1. **Interpretability:** components are linear blends of all variables, so they often lack a clean real-world meaning, making results harder to explain than original-variable models. 2. **Unsupervised:** PCA ignores any response $Y$; the highest-variance directions need not be the most predictive ones. It is also sensitive to scaling and to outliers, and it only captures **linear** structure.
Choosing components
Eigenvalues $\lambda=(4.2,1.3,0.9,0.4,0.2)$ from a $5$-variable PCA. Compute the variance **lost** if you keep only the first **two** components.
Total variance $=4.2+1.3+0.9+0.4+0.2=7.0$. Variance retained by PC1–2 $=4.2+1.3=5.5$, so cumulative PVE $=5.5/7.0\approx 0.786$ ($78.6\%$). Variance **lost** (the dropped components) $=0.9+0.4+0.2=1.5$, a proportion $1.5/7.0\approx 0.214$, i.e. about $21.4\%$ of the total variance is discarded.
Principal components
Explain why the principal components are **orthogonal/uncorrelated** and why that property is useful.
The loading vectors are eigenvectors of a symmetric matrix (covariance or correlation), and eigenvectors of a symmetric matrix for distinct eigenvalues are **orthogonal**. Orthogonal loadings make the score variables **uncorrelated**: $\operatorname{Cov}(Z_m,Z_{m'})=0$ for $m\ne m'$. Usefulness: the total variance splits cleanly across components (so PVEs add up), and using scores as predictors removes multicollinearity in PCR.
Loadings & scores
A standardized $3$-variable PCA gives first loadings $\phi_1=(0.58,0.58,0.58)$ approximately. What does an (almost) **equal-weight** first component tell you about the variables?

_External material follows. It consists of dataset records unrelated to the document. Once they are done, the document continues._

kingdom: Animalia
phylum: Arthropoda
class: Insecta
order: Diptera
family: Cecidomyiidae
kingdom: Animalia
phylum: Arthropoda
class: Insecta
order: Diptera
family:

Equal positive loadings (each near $1/\sqrt3\approx0.577$) mean PC1 is essentially an **average / overall-size** dimension — all three variables move together, so the dominant source of variation is their common level. A later component with mixed signs (e.g. $(0.71,-0.71,0)$) would then represent a **contrast** between variables. This pattern (size then shape) is common when variables are strongly positively correlated.
Choosing components
Covariance-matrix eigenvalues are $\lambda=(60,25,10,5)$ (variables in the same units, not standardized). Find the cumulative PVE through **three** components and state how many to keep for a $90\%$ target.
Total $=60+25+10+5=100$, so PVEs are conveniently the eigenvalues as percents. PC1: $60\%$ → cum $60\%$. PC1–2: $85\%$ → cum $85\%$. PC1–3: $95\%$ → cum $95\%$. Three components reach $95\%\ge 90\%$ (two give only $85\%$), so keep the **first three** components.
Loadings & scores
Given first-component loadings $\phi_1=(0.5,0.5,0.5,0.5)$ for four standardized variables, compute the PC1 scores for two observations $A=(1,1,1,1)$ and $B=(2,0,-1,1)$.

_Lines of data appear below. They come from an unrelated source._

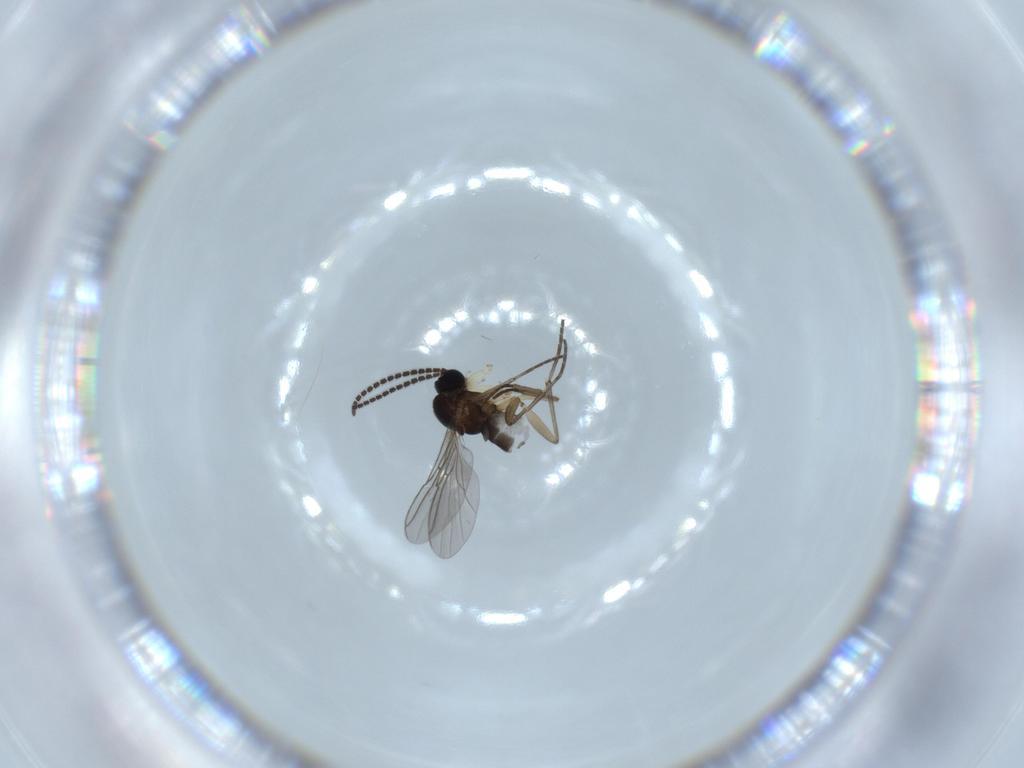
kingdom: Animalia
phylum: Arthropoda
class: Insecta
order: Diptera
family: Sciaridae
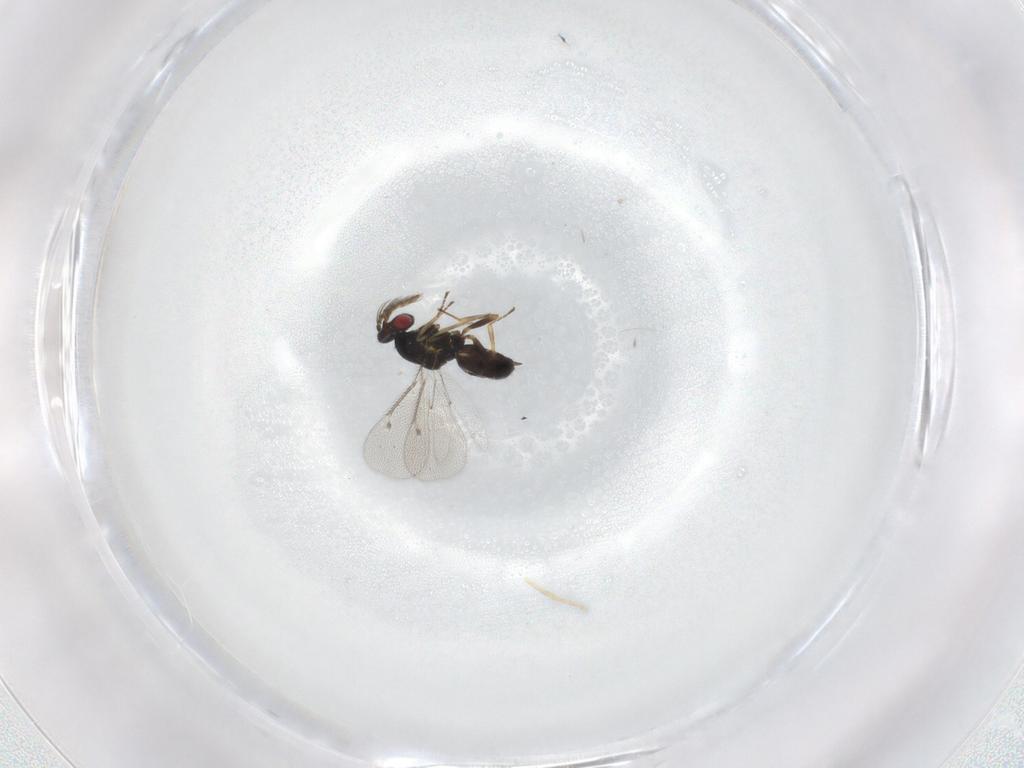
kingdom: Animalia
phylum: Arthropoda
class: Insecta
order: Hymenoptera
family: Eulophidae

Normalization check: $4\times 0.5^{2}=4(0.25)=1$, so $\phi_1$ is a unit vector. Score of $A$: $0.5(1+1+1+1)=0.5(4)=2.0$. Score of $B$: $0.5(2+0-1+1)=0.5(2)=1.0$. Since all loadings are equal and positive, the PC1 score is just $0.5$ times the sum of the (standardized) variables — an overall-magnitude index.
Principal components
Distinguish **PCA** from **clustering** as unsupervised methods.
Both are unsupervised, but they answer different questions. **PCA** seeks a **low-dimensional representation** of the observations that captures most of the variance — it summarizes the variables/directions. **Clustering** seeks **subgroups** of observations that are similar to each other — it partitions the rows. PCA reduces dimensions (columns/directions); clustering groups observations (rows). They are often used together (e.g. cluster on the leading principal-component scores).